Le Burkina Faso multiplie les initiatives pour mobiliser les compétences de ses ressortissants établis à l’étranger. La dernière en date cible un secteur hautement stratégique : le nucléaire. Depuis New York, le Consulat général burkinabè a annoncé le lancement d’un recensement des experts et étudiants burkinabè évoluant dans ce domaine.
Selon une note de service signée le 4 mais diffusée ce 6 août 2026, l’opération de recensement vise à constituer une base de données des compétences nationales présentes à l’étranger afin de les associer aux ambitions du pays en matière de développement scientifique, de recherche et de formation. Cette démarche traduit la volonté des autorités burkinabè de mieux connaître, structurer et valoriser le potentiel scientifique de leur diaspora.
Miser sur l’intelligence plutôt que sur les ressources
Le nucléaire demeure un secteur de pointe qui exige des compétences rares. Ingénieurs, physiciens, spécialistes de la radioprotection, chercheurs ou encore étudiants en formation constituent autant de profils que le gouvernement du Faso souhaite désormais identifier.
Si le Burkina Faso ne dispose pas de centrale nucléaire, le pays nourrit depuis plusieurs années des ambitions dans les applications pacifiques de cette technologie. L’utilisation du nucléaire concerne notamment l’énergie, la médecine, l’agriculture, la gestion des ressources en eau, la lutte contre certaines maladies animales, la sécurité alimentaire, etc..

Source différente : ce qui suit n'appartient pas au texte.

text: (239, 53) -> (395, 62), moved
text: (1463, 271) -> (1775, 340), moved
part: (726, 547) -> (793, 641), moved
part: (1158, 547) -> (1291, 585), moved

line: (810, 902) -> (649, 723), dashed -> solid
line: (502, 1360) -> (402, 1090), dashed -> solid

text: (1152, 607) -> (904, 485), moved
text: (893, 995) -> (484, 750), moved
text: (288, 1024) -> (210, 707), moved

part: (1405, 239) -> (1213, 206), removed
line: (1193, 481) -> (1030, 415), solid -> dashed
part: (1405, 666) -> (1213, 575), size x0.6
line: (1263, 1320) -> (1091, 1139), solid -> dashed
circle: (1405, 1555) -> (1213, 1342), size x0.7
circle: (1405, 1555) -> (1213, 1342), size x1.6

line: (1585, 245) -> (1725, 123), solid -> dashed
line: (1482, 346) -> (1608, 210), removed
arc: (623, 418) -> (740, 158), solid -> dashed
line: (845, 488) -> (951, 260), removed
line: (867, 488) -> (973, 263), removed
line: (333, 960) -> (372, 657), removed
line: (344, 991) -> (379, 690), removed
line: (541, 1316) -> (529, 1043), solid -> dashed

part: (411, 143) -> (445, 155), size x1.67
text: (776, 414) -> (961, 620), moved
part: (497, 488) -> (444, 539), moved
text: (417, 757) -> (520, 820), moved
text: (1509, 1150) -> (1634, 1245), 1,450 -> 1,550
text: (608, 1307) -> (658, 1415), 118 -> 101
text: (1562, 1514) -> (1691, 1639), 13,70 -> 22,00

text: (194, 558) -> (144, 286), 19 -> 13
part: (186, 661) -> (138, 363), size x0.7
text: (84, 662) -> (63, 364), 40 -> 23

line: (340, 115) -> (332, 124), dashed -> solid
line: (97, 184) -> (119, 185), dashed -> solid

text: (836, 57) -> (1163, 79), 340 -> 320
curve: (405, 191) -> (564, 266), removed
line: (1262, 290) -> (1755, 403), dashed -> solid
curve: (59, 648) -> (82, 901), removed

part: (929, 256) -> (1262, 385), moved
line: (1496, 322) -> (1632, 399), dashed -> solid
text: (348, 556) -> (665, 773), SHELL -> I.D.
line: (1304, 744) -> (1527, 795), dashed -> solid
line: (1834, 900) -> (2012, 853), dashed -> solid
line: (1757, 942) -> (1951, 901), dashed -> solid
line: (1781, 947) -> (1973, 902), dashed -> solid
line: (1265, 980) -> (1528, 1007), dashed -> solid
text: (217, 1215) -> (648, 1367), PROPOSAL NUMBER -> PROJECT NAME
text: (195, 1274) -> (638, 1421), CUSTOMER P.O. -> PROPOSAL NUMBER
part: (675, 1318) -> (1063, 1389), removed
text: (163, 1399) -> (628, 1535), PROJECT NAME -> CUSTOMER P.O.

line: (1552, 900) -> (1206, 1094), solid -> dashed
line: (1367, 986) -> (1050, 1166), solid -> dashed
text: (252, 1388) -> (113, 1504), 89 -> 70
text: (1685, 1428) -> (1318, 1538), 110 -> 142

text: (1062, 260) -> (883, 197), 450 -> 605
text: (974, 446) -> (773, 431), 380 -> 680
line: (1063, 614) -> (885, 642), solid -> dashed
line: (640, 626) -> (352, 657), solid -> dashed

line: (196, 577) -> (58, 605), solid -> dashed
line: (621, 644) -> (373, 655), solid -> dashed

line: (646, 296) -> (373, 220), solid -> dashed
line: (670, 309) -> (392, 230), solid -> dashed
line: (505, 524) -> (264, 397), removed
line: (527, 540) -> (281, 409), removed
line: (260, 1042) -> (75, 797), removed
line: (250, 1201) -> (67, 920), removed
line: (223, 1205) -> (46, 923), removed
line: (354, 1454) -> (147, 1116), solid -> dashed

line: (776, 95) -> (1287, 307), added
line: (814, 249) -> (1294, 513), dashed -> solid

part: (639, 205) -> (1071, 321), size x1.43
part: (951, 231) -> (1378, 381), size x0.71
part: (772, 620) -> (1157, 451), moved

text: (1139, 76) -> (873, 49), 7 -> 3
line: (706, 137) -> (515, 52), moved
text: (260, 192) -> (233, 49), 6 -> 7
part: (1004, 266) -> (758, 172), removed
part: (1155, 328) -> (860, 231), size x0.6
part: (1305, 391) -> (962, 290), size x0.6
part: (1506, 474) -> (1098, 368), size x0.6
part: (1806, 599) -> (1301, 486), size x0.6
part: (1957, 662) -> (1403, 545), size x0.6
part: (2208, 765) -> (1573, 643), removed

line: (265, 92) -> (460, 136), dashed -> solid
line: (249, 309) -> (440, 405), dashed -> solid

En recensant ses spécialistes installés à l’étranger, Ouagadougou espère créer un réseau d’experts capables d’accompagner les projets nationaux, de partager leurs connaissances ou d’encadrer la nouvelle génération de scientifiques burkinabè.
Transformer la fuite des cerveaux en levier de développement
Longtemps perçu comme une perte pour les pays d’origine, le départ des diplômés vers l’Europe ou l’Amérique du Nord est aujourd’hui regardé sous un autre angle. De plus en plus d’États africains cherchent à transformer cette diaspora qualifiée en partenaire du développement national.
Le recensement lancé à New York répond précisément à cette logique. Il ne s’agit pas uniquement de savoir où se trouvent les spécialistes burkinabè du nucléaire, mais aussi d’établir un lien durable avec eux, de favoriser leur participation à des projets de recherche, à des missions de formation ou à des programmes de transfert de technologies.
Cette stratégie s’appuie sur un constat simple : les compétences acquises dans les grandes universités, les laboratoires de recherche ou les industries spécialisées peuvent devenir un puissant levier de modernisation lorsqu’elles sont mises au service du pays d’origine. Ainsi, en lançant ce recensement, le Burkina Faso adresse un signal à ses chercheurs, ingénieurs et étudiants installés à l’étranger : leurs connaissances sont désormais considérées comme un capital stratégique.